### UIT TE VOEREN OPDRACHTEN
(A) Welk beroep heeft Henry Perowne volgens de bespreking van Zaterdag?
(B) Ga verder met de bespreking van Zaterdag van Ian McEwan, te beginnen na de laatste zin van het tekstblok.

### TEKSTBLOK
┌──

080309 – Het is een vaak toegepast procédé: een dag uit het leven van een ‘gewone’ mens tegen de achtergrond van zeer ‘ongewone’ gebeurtenissen: gebeurtenissen die de hele wereld, en dus veel meer mensen dan die ene gewone, beroeren. In Zaterdag van Ian McEwan is die ‘gewone’ mens, die Elckerlyk zo u wil, de Londense neurochirurg Henry Perowne. De ‘ongewone’ gebeurtenissen zijn een vredesmars in Londen tegen de oorlog in Irak, waarin liefst 2 miljoen mensen meestappen, en, bij uitbreiding, het mondiale klimaat van terreurdreiging en angst, zoals het zich na de aanslagen in New York op 11 september 2001 definitief tot in de kleinste synapsen van onze breinen heeft genesteld: wij leven voortaan dag in dag uit met een angst die er voorheen niet was, of op een andere manier – voor zover wij daarmee kunnen leven, natuurlijk, want het leven gaat (dat is bekend) even dóór als wij dóód gaan.

└──

### TE ANALYSEREN GEGEVENS
┌──

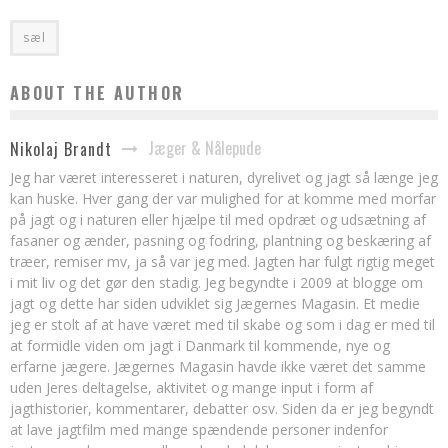
sæl
ABOUT THE AUTHOR
Jæger & Nålepude
Nikolaj Brandt
Jeg har været interesseret i naturen, dyrelivet og jagt så længe jeg
kan huske. Hver gang der var mulighed for at komme med morfar
på jagt og i naturen eller hjælpe til med opdræt og udsætning af
fasaner og ænder, pasning og fodring, plantning og beskæring af
træer, remiser mv, ja så var jeg med. Jagten har fulgt rigtig meget
i mit liv og det gør den stadig. Jeg begyndte i 2009 at blogge om
jagt og dette har siden udviklet sig Jægernes Magasin. Et medie
jeg er stolt af at have været med til skabe og som i dag er med til
at formidle viden om jagt i Danmark til kommende, nye og
erfarne jægere. Jægernes Magasin havde ikke været det samme
uden Jeres deltagelse, aktivitet og mange input i form af
jagthistorier, kommentarer, debatter osv. Siden da er jeg begyndt
at lave jagtfilm med mange spændende personer indenfor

└──

### ANTWOORDEN PER OPDRACHT
(A) Hij is een Londense neurochirurg.

(B)
Daarover schrijft McEwan in deze roman. Het gaat over een moderne vorm van angst. Het gaat over de impact die de grote wereldgebeurtenissen op onze levens hebben, maar het gaat evengoed ook omgekeerd over de impact die schijnbaar onbenullige gebeurtenissen op onze (wijde) omgeving hebben. En dat wij, hoezeer wij het ook zouden willen, helemáál niet alles onder controle hebben.
Zo zag ik vandaag op tv (‘toemaatje’ in het journaal!) een voetbaltrainer naar aanleiding van een betwiste scheidsrechterlijke beslissing zijn collega te lijf gaan. In een mum van tijd staan op de tribunes van het hele stadion alle ‘fans’ elkaar naar het leven. Balans: zestig gewonden en zo te zien mocht men al blij zijn dat er geen doden waren gevallen. Net zo escaleert in het leven van Henry Perowne een op het eerste gezicht vrij banaal incident tot iets wat ik hier niet verklappen mag.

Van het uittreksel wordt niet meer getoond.